+++ Information provided +++
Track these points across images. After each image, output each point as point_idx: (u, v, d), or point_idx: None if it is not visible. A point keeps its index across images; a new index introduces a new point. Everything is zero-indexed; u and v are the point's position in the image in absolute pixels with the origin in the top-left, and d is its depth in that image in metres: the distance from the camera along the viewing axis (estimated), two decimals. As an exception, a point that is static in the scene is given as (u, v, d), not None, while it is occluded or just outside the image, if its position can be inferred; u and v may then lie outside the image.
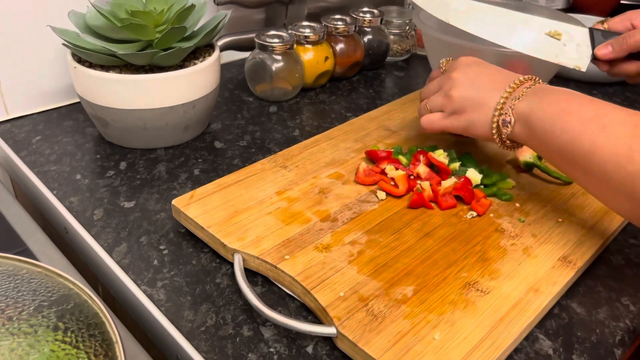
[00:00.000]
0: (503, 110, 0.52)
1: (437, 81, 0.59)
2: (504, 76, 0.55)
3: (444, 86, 0.57)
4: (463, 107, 0.55)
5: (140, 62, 0.62)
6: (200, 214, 0.52)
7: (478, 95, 0.54)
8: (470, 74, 0.56)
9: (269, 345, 0.44)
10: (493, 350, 0.41)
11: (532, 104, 0.50)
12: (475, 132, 0.55)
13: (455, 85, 0.56)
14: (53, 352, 0.33)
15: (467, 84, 0.55)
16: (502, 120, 0.52)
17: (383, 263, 0.48)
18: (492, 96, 0.53)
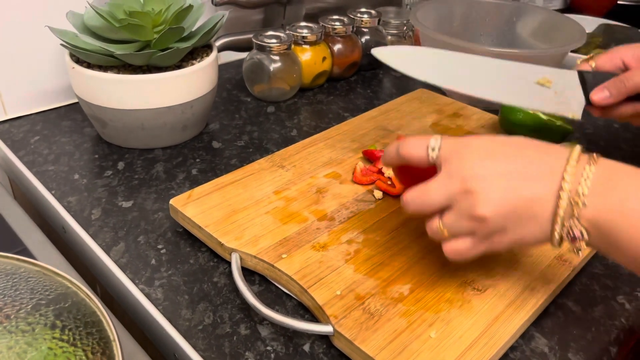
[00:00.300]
0: (566, 222, 0.38)
1: (440, 189, 0.41)
2: (543, 162, 0.39)
3: (459, 202, 0.40)
4: (504, 227, 0.39)
5: (138, 63, 0.62)
6: (198, 214, 0.53)
7: (520, 204, 0.39)
8: (494, 177, 0.39)
9: (266, 344, 0.44)
10: (489, 349, 0.41)
11: (610, 212, 0.37)
12: (529, 246, 0.44)
13: (480, 200, 0.39)
14: (50, 350, 0.33)
15: (497, 194, 0.39)
16: (568, 235, 0.38)
17: (380, 262, 0.49)
18: (542, 202, 0.39)
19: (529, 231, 0.39)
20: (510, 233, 0.40)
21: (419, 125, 0.71)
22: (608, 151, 0.72)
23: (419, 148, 0.42)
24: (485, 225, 0.39)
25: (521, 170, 0.39)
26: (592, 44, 0.97)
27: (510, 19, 0.89)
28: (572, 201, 0.37)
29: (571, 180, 0.38)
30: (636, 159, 0.71)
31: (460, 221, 0.40)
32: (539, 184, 0.39)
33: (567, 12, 1.15)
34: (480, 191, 0.39)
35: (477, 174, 0.39)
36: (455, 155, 0.41)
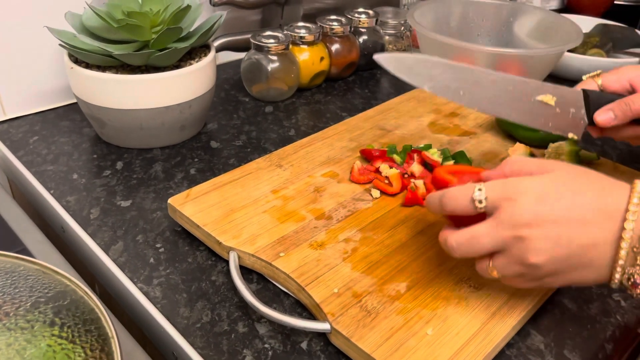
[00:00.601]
0: (626, 270, 0.37)
1: (491, 236, 0.39)
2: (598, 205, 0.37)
3: (511, 249, 0.39)
4: (556, 271, 0.39)
5: (137, 63, 0.63)
6: (196, 213, 0.53)
7: (574, 251, 0.37)
8: (547, 224, 0.37)
9: (263, 341, 0.44)
10: (485, 345, 0.42)
11: None
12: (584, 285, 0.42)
13: (532, 248, 0.38)
14: (49, 347, 0.33)
15: (551, 241, 0.37)
16: (629, 281, 0.37)
17: (377, 260, 0.49)
18: (598, 248, 0.37)
19: (584, 275, 0.39)
20: (563, 276, 0.39)
21: (416, 124, 0.71)
22: (605, 151, 0.72)
23: (464, 201, 0.40)
24: (537, 271, 0.39)
25: (577, 215, 0.37)
26: (589, 43, 0.98)
27: (507, 19, 0.89)
28: (633, 249, 0.36)
29: (633, 227, 0.36)
30: (633, 159, 0.72)
31: (510, 265, 0.39)
32: (596, 230, 0.37)
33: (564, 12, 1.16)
34: (532, 239, 0.37)
35: (529, 221, 0.37)
36: (505, 201, 0.39)
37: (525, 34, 0.86)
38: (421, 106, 0.76)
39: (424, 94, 0.80)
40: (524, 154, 0.62)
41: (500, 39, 0.90)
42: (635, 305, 0.49)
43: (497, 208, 0.39)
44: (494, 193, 0.39)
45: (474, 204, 0.39)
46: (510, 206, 0.38)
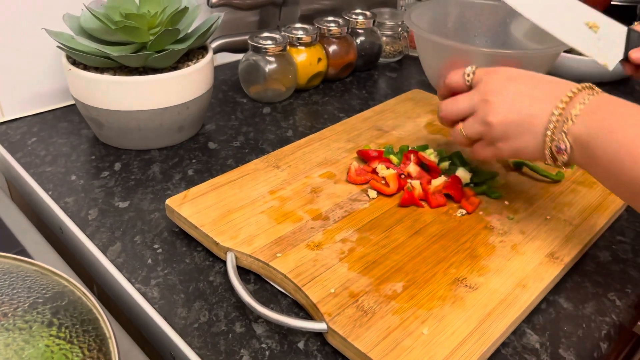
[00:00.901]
0: (555, 135, 0.45)
1: (467, 100, 0.51)
2: (551, 89, 0.47)
3: (478, 110, 0.50)
4: (506, 134, 0.48)
5: (134, 64, 0.63)
6: (194, 213, 0.53)
7: (521, 118, 0.47)
8: (508, 92, 0.48)
9: (261, 341, 0.44)
10: (480, 344, 0.42)
11: (591, 129, 0.43)
12: (525, 157, 0.49)
13: (492, 110, 0.48)
14: (47, 347, 0.34)
15: (507, 106, 0.47)
16: (555, 147, 0.45)
17: (373, 260, 0.49)
18: (539, 118, 0.46)
19: (526, 142, 0.47)
20: (510, 141, 0.48)
21: (413, 125, 0.72)
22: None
23: (459, 75, 0.54)
24: (492, 130, 0.48)
25: (531, 92, 0.47)
26: (585, 44, 0.98)
27: (504, 20, 0.89)
28: (563, 118, 0.45)
29: (567, 104, 0.45)
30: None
31: (474, 125, 0.50)
32: (541, 104, 0.46)
33: (561, 12, 1.16)
34: (494, 102, 0.48)
35: (496, 90, 0.49)
36: (484, 77, 0.51)
37: (521, 35, 0.87)
38: (418, 107, 0.76)
39: (420, 94, 0.80)
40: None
41: (497, 40, 0.90)
42: (630, 304, 0.50)
43: (478, 82, 0.51)
44: (479, 72, 0.52)
45: (464, 76, 0.53)
46: (486, 80, 0.50)
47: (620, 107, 0.43)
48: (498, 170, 0.63)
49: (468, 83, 0.52)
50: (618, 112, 0.43)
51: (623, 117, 0.42)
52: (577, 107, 0.44)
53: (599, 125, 0.43)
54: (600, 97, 0.45)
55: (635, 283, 0.52)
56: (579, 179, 0.62)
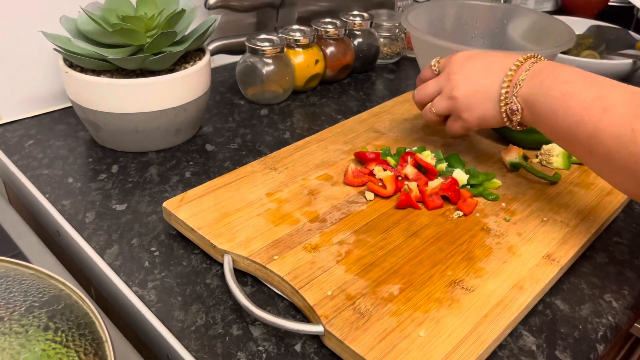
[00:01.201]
0: (507, 99, 0.53)
1: (435, 82, 0.59)
2: (501, 62, 0.54)
3: (444, 88, 0.58)
4: (469, 105, 0.55)
5: (131, 67, 0.63)
6: (191, 216, 0.53)
7: (480, 89, 0.55)
8: (467, 70, 0.56)
9: (258, 344, 0.44)
10: (477, 347, 0.42)
11: (533, 89, 0.51)
12: (489, 124, 0.56)
13: (455, 85, 0.56)
14: (44, 351, 0.34)
15: (467, 81, 0.55)
16: (509, 110, 0.53)
17: (370, 262, 0.49)
18: (494, 86, 0.54)
19: (486, 109, 0.55)
20: (474, 110, 0.56)
21: (410, 126, 0.72)
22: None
23: (427, 69, 0.62)
24: (457, 104, 0.56)
25: (486, 66, 0.55)
26: (582, 45, 0.98)
27: (501, 21, 0.89)
28: (513, 84, 0.52)
29: (515, 71, 0.53)
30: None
31: (442, 102, 0.58)
32: (495, 75, 0.54)
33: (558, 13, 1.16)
34: (456, 80, 0.56)
35: (457, 69, 0.57)
36: (447, 62, 0.59)
37: (519, 36, 0.87)
38: (415, 109, 0.76)
39: (418, 96, 0.80)
40: (517, 156, 0.63)
41: (494, 41, 0.90)
42: (627, 306, 0.50)
43: (443, 67, 0.59)
44: (444, 59, 0.60)
45: (432, 68, 0.61)
46: (449, 62, 0.58)
47: (556, 69, 0.50)
48: (495, 172, 0.63)
49: (436, 72, 0.60)
50: (554, 74, 0.50)
51: (557, 77, 0.49)
52: (524, 73, 0.52)
53: (539, 86, 0.50)
54: (542, 63, 0.52)
55: (632, 284, 0.52)
56: (575, 180, 0.62)
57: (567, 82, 0.49)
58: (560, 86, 0.49)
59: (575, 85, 0.48)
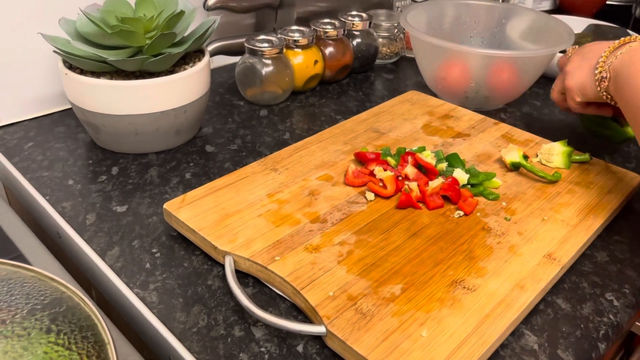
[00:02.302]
0: (603, 68, 0.58)
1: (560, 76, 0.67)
2: (604, 44, 0.61)
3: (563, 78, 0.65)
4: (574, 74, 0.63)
5: (131, 68, 0.63)
6: (192, 217, 0.53)
7: (585, 62, 0.62)
8: (577, 57, 0.63)
9: (260, 345, 0.44)
10: (479, 346, 0.42)
11: (623, 62, 0.56)
12: (587, 93, 0.61)
13: (568, 61, 0.64)
14: (46, 354, 0.33)
15: (577, 56, 0.63)
16: (601, 77, 0.58)
17: (372, 263, 0.49)
18: (596, 60, 0.60)
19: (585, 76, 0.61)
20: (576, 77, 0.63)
21: (410, 126, 0.72)
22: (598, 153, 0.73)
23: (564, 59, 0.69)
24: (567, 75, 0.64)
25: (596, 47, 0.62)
26: (581, 44, 0.98)
27: (499, 21, 0.89)
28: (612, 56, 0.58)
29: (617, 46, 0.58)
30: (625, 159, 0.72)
31: (558, 80, 0.67)
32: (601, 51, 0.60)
33: (556, 12, 1.17)
34: (570, 58, 0.65)
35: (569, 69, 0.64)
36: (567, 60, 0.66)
37: (517, 35, 0.87)
38: (415, 108, 0.76)
39: (417, 96, 0.80)
40: (517, 155, 0.63)
41: (493, 41, 0.90)
42: (628, 304, 0.50)
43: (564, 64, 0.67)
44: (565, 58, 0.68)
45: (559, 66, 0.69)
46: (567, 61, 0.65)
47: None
48: (495, 172, 0.63)
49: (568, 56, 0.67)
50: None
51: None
52: (621, 50, 0.57)
53: (629, 62, 0.55)
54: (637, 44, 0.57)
55: (632, 283, 0.52)
56: (575, 179, 0.62)
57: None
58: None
59: None
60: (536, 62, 0.76)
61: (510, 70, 0.76)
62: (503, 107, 0.85)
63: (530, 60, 0.76)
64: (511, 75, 0.77)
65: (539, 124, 0.80)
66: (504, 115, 0.82)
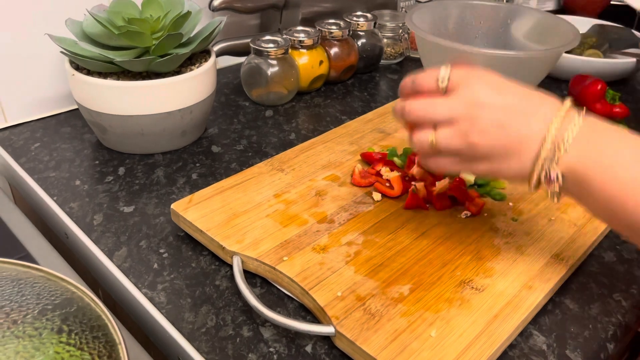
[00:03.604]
0: (545, 164, 0.41)
1: (446, 107, 0.43)
2: (539, 105, 0.42)
3: (460, 124, 0.43)
4: (488, 156, 0.43)
5: (138, 69, 0.63)
6: (199, 218, 0.53)
7: (510, 142, 0.42)
8: (496, 109, 0.42)
9: (268, 345, 0.44)
10: (488, 347, 0.42)
11: (586, 160, 0.40)
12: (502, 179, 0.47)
13: (478, 128, 0.42)
14: (58, 354, 0.34)
15: (495, 127, 0.42)
16: (545, 177, 0.41)
17: (379, 263, 0.49)
18: (529, 142, 0.41)
19: (509, 166, 0.43)
20: (492, 163, 0.43)
21: (416, 127, 0.72)
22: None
23: (431, 79, 0.45)
24: (474, 150, 0.43)
25: (520, 107, 0.42)
26: (585, 44, 0.98)
27: (504, 21, 0.89)
28: (555, 146, 0.40)
29: (558, 126, 0.41)
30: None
31: (452, 139, 0.43)
32: (533, 123, 0.41)
33: (560, 13, 1.16)
34: (481, 119, 0.42)
35: (483, 103, 0.42)
36: (464, 82, 0.43)
37: (522, 36, 0.87)
38: (420, 109, 0.76)
39: (423, 96, 0.80)
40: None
41: (498, 41, 0.90)
42: (635, 304, 0.50)
43: (457, 87, 0.44)
44: (457, 74, 0.44)
45: (438, 82, 0.45)
46: (469, 86, 0.43)
47: (610, 135, 0.41)
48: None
49: (443, 87, 0.45)
50: (613, 143, 0.40)
51: (620, 149, 0.40)
52: (569, 133, 0.40)
53: (594, 157, 0.40)
54: (589, 122, 0.41)
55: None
56: (582, 179, 0.62)
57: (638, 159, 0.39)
58: (629, 166, 0.39)
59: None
60: (542, 63, 0.76)
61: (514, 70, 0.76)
62: (508, 107, 0.85)
63: (536, 61, 0.75)
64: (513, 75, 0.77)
65: (545, 124, 0.80)
66: (509, 115, 0.82)
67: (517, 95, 0.43)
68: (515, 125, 0.42)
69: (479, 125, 0.42)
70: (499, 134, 0.42)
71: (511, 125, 0.42)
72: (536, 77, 0.78)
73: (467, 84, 0.43)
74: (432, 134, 0.44)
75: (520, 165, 0.42)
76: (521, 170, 0.42)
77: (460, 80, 0.44)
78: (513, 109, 0.42)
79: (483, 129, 0.42)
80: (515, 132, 0.41)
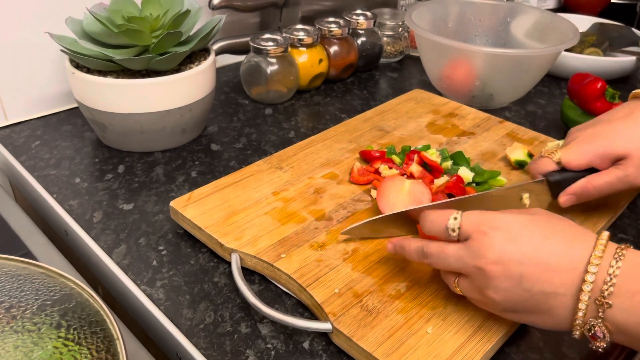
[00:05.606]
0: (587, 324, 0.36)
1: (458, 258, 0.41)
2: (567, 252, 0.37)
3: (474, 277, 0.40)
4: (515, 309, 0.40)
5: (137, 67, 0.63)
6: (198, 215, 0.53)
7: (530, 296, 0.38)
8: (511, 264, 0.38)
9: (266, 342, 0.45)
10: (484, 343, 0.42)
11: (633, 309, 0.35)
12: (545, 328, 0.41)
13: (492, 285, 0.39)
14: (56, 348, 0.34)
15: (511, 283, 0.38)
16: (589, 333, 0.37)
17: (377, 260, 0.49)
18: (559, 297, 0.37)
19: (543, 320, 0.39)
20: (522, 316, 0.40)
21: (415, 125, 0.72)
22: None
23: (440, 227, 0.42)
24: (496, 305, 0.40)
25: (543, 260, 0.37)
26: (586, 42, 0.98)
27: (504, 19, 0.90)
28: (595, 301, 0.36)
29: (595, 278, 0.36)
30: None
31: (472, 292, 0.41)
32: (559, 278, 0.37)
33: (561, 11, 1.16)
34: (495, 277, 0.38)
35: (495, 259, 0.38)
36: (477, 233, 0.40)
37: (522, 34, 0.87)
38: (420, 107, 0.77)
39: (422, 94, 0.80)
40: (522, 154, 0.63)
41: (497, 39, 0.90)
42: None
43: (470, 238, 0.40)
44: (468, 223, 0.41)
45: (447, 231, 0.41)
46: (480, 239, 0.39)
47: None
48: (500, 170, 0.63)
49: (454, 237, 0.42)
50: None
51: None
52: (608, 284, 0.35)
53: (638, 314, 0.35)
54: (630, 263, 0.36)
55: (637, 281, 0.52)
56: (580, 177, 0.62)
57: None
58: None
59: None
60: (541, 61, 0.76)
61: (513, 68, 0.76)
62: (508, 105, 0.85)
63: (536, 59, 0.76)
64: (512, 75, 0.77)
65: (544, 122, 0.80)
66: (508, 113, 0.82)
67: (537, 243, 0.38)
68: (537, 281, 0.37)
69: (493, 282, 0.39)
70: (518, 291, 0.38)
71: (532, 281, 0.37)
72: (535, 75, 0.79)
73: (480, 235, 0.39)
74: (455, 281, 0.43)
75: (555, 322, 0.38)
76: (558, 325, 0.38)
77: (473, 229, 0.40)
78: (533, 263, 0.37)
79: (498, 286, 0.38)
80: (538, 289, 0.37)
+++
Only one stretch of the data above is needed. Restate it word for word, from the line containing "[00:00.901]" through the line containing "56: (579, 179, 0.62)", both ends included.

[00:00.901]
0: (555, 135, 0.45)
1: (467, 100, 0.51)
2: (551, 89, 0.47)
3: (478, 110, 0.50)
4: (506, 134, 0.48)
5: (134, 64, 0.63)
6: (194, 213, 0.53)
7: (521, 118, 0.47)
8: (508, 92, 0.48)
9: (261, 341, 0.44)
10: (480, 344, 0.42)
11: (591, 129, 0.43)
12: (525, 157, 0.49)
13: (492, 110, 0.48)
14: (47, 347, 0.34)
15: (507, 106, 0.47)
16: (555, 147, 0.45)
17: (373, 260, 0.49)
18: (539, 118, 0.46)
19: (526, 142, 0.47)
20: (510, 141, 0.48)
21: (413, 125, 0.72)
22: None
23: (459, 75, 0.54)
24: (492, 130, 0.48)
25: (531, 92, 0.47)
26: (585, 44, 0.98)
27: (504, 20, 0.89)
28: (563, 118, 0.45)
29: (567, 104, 0.45)
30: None
31: (474, 125, 0.50)
32: (541, 104, 0.46)
33: (561, 12, 1.16)
34: (494, 102, 0.48)
35: (496, 90, 0.49)
36: (484, 77, 0.51)
37: (521, 35, 0.87)
38: (418, 107, 0.76)
39: (420, 94, 0.80)
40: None
41: (497, 40, 0.90)
42: (630, 304, 0.50)
43: (478, 82, 0.51)
44: (479, 72, 0.52)
45: (464, 76, 0.53)
46: (486, 80, 0.50)
47: (620, 107, 0.43)
48: (498, 170, 0.63)
49: (468, 83, 0.52)
50: (618, 112, 0.43)
51: (623, 117, 0.42)
52: (577, 107, 0.44)
53: (599, 125, 0.43)
54: (600, 97, 0.45)
55: (635, 283, 0.52)
56: (579, 179, 0.62)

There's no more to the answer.